Editora Cobogó lança livro bilíngue sobre a obra de Odires Mlászho na Galeria Vermelho em São Paulo. A edição reúne mais de 100 trabalhos do artista, além de glossário com procedimentos técnicos e entrevista com a curadora Ana Paula Cohen

Desde a década de 1990, Odires Mlászho utiliza enciclopédias, manuais, livros de esculturas clássicas, fotos e gravuras como matéria-prima para seu trabalho. Manipula os materiais em recortes, colagens, esfoliações e incisões, entre outros procedimentos. Em seguida, cria e organiza longas séries, trazendo sempre um novo léxico. Parte desse importante material estará reunida numa bela publicação, bilíngue (português e inglês) com capa em tecido, editada pela Cobogó. O lançamento será dia 18 de abril, na Galeria Vermelho, em São Paulo.

Em Odires Mlászho, o leitor encontra mais de 110 imagens produzidas nos últimos 20 anos, além de um glossário escrito pelo próprio artista, com procedimentos e técnicas usados na elaboração dos trabalhos. Há também uma longa entrevista conduzida pela curadora Ana Paula Cohen. “A coleta é o primeiro impulso que vai definir a específica natureza das obras. Há uma familiaridade original, anterior a cada item que capturo e trago para o começo da minha atuação, no estúdio”, explica o artista.

Em parte das séries Odires utiliza a representação do corpo humano disponível nas ilustrações e fotografias e reflete sobre o processo de construção de identidades nas sociedades contemporâneas. Seu trabalho, muitas vezes, põe em questão a autoimagem baseada em padrões de beleza, coragem, poder, masculinidade e feminilidade.

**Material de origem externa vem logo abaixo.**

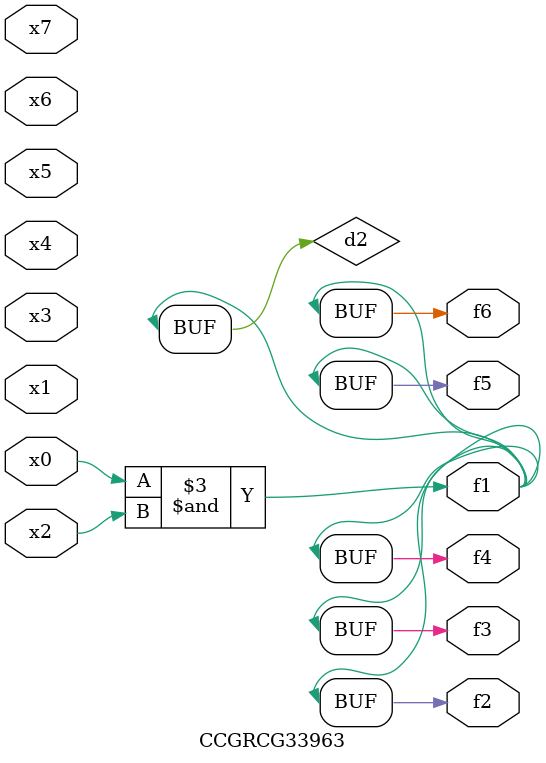
<source format=v>
module CCGRCG33963(
	input x0, x1, x2, x3, x4, x5, x6, x7,
	output f1, f2, f3, f4, f5, f6
);

	wire d1, d2;

	nor (d1, x3, x6);
	and (d2, x0, x2);
	assign f1 = d2;
	assign f2 = d2;
	assign f3 = d2;
	assign f4 = d2;
	assign f5 = d2;
	assign f6 = d2;
endmodule

</source>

Considerada pelo artista sua primeira série consistente, Cavo um fóssil repleto de anzóis, de 1996, abre o livro. Nas obras, Odires combina bustos de imperadores romanos a retratos em preto e branco de políticos alemães do século XX. Também fazem parte da publicação diversos trabalhos elogiados pelo público e pela crítica, como Mestres açougueiros e seus aprendizes, Odisseia, Retratos possuídos, Matrizes para línguas bifurcadas e a mais recente, Arquibabas – babas geométricas.

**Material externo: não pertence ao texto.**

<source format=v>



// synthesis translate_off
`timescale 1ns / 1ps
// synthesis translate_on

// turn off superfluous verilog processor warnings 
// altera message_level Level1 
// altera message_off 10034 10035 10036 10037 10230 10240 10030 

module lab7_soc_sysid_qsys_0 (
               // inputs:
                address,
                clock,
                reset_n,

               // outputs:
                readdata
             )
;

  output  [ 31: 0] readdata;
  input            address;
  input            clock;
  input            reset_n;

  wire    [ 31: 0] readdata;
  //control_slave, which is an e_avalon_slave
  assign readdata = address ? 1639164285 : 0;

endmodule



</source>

“É como se o conjunto da minha obra tivesse uma integridade e cada item coletado fosse uma matéria-prima original que pudesse aceitar uma elaboração, para fazer parte daquele conjunto. De forma compatível, coerente, em constante construção”, explica o artista que representou o Brasil na 55ª Bienal de Veneza, em 2013.